Wes: Are we clear on what are we going to be exchanging yet? Rebecca P: no, this is the key question (what needs to be seen together). They are not trying to replace LMIS, filling the niche around facility level data. Maybe the demo will make it more clear…

Country examples can help guide our scenarios; Scott wants the country to have the largest say of what this data is and what the connections need to be. (preferred approach)

Demo : DHIS2 COVID Commodities

  • match contact details of someone at a facility to put in contact in the event of a stockout; match stockout data with facility contact

  • facilities can capture 4 basic data elements for each of their products: SoH, consumption, number of resupply, and how much needed

    • they can calculate average consumption, could potentially auto-calculate resupply, but because of pandemic situation that is going to be difficult giving changing demand

  • Countries have asked for aggregate facility level supply chain data--this is what DHIS2 does. But it does not populate some kind of warehouse system for the data to flow to

  • On the Phone: ICRC is using this; barcode scanning for ‘stock update’ module; enter attribute of the commodity, and quantity

  • Wes: one of our difficulties was getting countries on board with the product catalog. Have you needed to customize this catalog based on country needs? No, nothing is hard coded. They can put whatever they want in there.
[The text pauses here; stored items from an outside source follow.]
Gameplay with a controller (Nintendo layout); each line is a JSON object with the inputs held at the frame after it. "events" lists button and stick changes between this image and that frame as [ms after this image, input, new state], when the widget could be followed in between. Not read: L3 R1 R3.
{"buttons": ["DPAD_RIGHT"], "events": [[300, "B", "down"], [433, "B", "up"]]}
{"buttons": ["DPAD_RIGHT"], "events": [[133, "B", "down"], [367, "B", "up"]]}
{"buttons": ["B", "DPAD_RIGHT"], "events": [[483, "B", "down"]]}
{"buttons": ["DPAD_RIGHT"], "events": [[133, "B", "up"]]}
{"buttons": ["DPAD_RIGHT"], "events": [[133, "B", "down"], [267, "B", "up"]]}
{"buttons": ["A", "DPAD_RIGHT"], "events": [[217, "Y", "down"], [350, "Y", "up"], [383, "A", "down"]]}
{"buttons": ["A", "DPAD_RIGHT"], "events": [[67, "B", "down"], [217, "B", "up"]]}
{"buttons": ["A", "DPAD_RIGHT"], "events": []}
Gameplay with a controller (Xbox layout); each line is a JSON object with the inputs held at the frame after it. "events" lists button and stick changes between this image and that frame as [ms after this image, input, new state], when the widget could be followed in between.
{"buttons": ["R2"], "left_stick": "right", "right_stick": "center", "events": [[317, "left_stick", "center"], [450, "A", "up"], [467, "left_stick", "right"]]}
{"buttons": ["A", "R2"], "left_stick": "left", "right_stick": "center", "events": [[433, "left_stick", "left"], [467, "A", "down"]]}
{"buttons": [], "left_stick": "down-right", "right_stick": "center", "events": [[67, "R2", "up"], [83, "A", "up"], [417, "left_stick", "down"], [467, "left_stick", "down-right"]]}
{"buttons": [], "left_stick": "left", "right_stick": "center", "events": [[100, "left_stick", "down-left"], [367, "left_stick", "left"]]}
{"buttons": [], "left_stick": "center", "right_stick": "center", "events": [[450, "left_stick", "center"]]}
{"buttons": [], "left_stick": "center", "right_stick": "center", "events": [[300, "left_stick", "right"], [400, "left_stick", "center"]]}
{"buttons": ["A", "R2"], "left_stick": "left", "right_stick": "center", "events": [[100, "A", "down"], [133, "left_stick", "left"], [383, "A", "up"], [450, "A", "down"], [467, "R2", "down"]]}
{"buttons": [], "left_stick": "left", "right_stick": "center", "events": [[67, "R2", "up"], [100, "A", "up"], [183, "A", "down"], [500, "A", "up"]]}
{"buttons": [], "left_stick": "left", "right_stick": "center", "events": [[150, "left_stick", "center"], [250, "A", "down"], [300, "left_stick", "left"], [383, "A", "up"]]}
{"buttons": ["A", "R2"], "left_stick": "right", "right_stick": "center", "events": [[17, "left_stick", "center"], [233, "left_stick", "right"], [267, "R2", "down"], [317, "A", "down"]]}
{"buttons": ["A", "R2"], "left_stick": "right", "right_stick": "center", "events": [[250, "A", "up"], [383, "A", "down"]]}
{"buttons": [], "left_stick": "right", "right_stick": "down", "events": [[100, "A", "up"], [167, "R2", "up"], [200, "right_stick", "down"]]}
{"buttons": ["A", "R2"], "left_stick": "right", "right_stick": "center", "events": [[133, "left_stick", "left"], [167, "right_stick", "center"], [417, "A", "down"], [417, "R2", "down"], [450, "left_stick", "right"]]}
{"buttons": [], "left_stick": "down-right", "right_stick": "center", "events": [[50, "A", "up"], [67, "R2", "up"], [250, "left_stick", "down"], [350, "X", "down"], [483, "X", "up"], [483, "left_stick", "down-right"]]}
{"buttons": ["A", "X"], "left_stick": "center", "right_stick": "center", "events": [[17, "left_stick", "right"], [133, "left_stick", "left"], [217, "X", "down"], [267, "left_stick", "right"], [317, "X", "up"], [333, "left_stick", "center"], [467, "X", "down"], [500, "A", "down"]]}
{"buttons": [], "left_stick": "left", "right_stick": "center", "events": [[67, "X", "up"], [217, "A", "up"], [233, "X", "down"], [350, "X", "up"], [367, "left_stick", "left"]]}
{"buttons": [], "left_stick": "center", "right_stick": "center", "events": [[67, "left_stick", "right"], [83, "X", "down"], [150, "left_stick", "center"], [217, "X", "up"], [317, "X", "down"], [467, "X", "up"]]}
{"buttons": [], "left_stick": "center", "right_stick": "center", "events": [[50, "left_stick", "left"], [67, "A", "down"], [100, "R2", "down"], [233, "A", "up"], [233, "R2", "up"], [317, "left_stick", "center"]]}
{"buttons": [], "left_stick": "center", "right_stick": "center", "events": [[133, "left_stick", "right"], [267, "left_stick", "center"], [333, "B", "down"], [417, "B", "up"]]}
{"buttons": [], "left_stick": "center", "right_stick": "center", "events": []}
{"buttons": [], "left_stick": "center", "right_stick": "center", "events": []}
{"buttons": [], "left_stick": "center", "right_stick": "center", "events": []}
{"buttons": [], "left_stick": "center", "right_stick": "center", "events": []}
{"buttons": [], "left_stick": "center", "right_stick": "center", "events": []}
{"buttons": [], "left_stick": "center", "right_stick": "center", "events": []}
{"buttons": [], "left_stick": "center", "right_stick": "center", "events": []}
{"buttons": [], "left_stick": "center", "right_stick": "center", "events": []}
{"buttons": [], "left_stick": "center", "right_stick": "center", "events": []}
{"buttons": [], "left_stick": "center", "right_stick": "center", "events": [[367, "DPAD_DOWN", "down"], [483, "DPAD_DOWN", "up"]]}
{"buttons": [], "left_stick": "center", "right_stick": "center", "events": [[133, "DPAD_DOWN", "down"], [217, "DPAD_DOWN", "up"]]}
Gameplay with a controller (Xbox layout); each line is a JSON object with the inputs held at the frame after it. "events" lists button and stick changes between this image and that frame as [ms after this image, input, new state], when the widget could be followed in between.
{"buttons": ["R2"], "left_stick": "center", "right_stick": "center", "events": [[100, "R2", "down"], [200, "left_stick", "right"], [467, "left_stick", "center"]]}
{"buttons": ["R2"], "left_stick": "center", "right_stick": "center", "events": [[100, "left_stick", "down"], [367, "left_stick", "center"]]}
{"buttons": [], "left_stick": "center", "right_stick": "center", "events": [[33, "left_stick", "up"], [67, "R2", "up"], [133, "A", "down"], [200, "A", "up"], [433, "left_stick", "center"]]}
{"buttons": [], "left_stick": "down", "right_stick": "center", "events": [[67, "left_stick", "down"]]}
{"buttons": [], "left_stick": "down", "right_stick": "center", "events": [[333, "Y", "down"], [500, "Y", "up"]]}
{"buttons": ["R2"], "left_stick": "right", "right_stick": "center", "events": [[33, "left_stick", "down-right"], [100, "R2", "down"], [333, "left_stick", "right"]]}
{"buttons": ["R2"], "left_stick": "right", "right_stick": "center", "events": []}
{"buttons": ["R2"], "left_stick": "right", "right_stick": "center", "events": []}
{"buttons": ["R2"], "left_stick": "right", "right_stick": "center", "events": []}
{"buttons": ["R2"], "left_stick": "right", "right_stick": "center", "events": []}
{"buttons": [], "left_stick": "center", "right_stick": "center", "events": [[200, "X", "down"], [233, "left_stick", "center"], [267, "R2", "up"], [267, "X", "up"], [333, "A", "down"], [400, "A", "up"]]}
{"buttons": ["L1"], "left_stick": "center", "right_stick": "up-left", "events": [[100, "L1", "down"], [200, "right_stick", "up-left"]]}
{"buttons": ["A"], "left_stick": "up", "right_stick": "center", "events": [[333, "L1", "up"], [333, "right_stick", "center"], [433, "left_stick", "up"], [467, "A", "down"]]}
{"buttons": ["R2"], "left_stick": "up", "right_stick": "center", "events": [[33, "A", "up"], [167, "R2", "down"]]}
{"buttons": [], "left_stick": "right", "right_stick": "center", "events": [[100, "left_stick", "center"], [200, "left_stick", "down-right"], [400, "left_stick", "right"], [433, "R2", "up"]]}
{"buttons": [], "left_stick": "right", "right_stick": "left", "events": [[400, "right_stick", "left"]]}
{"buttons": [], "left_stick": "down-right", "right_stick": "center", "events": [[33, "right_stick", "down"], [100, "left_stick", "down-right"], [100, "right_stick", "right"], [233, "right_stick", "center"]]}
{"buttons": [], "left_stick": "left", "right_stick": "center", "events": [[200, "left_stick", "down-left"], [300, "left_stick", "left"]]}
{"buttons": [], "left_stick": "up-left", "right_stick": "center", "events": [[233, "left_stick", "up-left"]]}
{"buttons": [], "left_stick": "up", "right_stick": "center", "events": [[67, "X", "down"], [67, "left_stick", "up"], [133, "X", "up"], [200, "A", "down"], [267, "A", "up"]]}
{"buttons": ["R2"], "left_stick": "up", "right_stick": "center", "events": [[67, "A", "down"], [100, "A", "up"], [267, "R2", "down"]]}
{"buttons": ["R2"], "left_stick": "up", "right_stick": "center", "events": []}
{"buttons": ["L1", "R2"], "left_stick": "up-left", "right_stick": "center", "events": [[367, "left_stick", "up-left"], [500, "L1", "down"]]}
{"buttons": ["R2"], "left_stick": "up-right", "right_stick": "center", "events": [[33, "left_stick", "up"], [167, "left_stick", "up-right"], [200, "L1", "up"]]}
DHIS2 started with WHO as a point of reference, but the list is easily changed

  • Analytics: Malawi is good case study; they have interoperability layer that allows facility data to go into DHIS2 (no indicators, just basic data); DHIS2 converts that into months of stock available, factor any kinds of stock outs; and put those values onto a pivot table; can then see ‘overstocked’ 'understocked' and 'waaay overstocked' based on months of stock

    • they have different malaria commodities ; their maps can then show the different facilities that are stocked out

  • integrated indicators: 1) caseload to issuance ratio, 2) caseload to SoH ration, 3) caseload to consumption ration --useful for high level

    • also enables predictive modeling

  • Problem is that there re often too many data warehouses in a country

Back to the question: what data we want to exchange…the demo made things more clear.

Wes: for COVID, seems like the data would be data we know how to get into DHIS2 easily (similar to the Malawi exchange);

Next steps:

  • Should we map out how that exchange would happen?

  • Scott: need a use case to build around; request needs to come from the country; hard to do this theoretically; want to avoid this being an academic exercise

  • -->Satish reach out to cameroon team to get more info around specific use cases to get some basic parameters for us to use to build the integration. Then reach out to Josh; because one of the areas to explore is with PCMT and DHIS2, how the product catalog will flow between the 3 systems

    • use that to build a wider interoperability conversation

    • Ball is in our court

 

standard documentation- to show us; these are important because any collaboration would be packaged in this way

Notes:

DHIS2 Team to present: COVID data capture in DHIS2, example dashboards, and our implementation docs.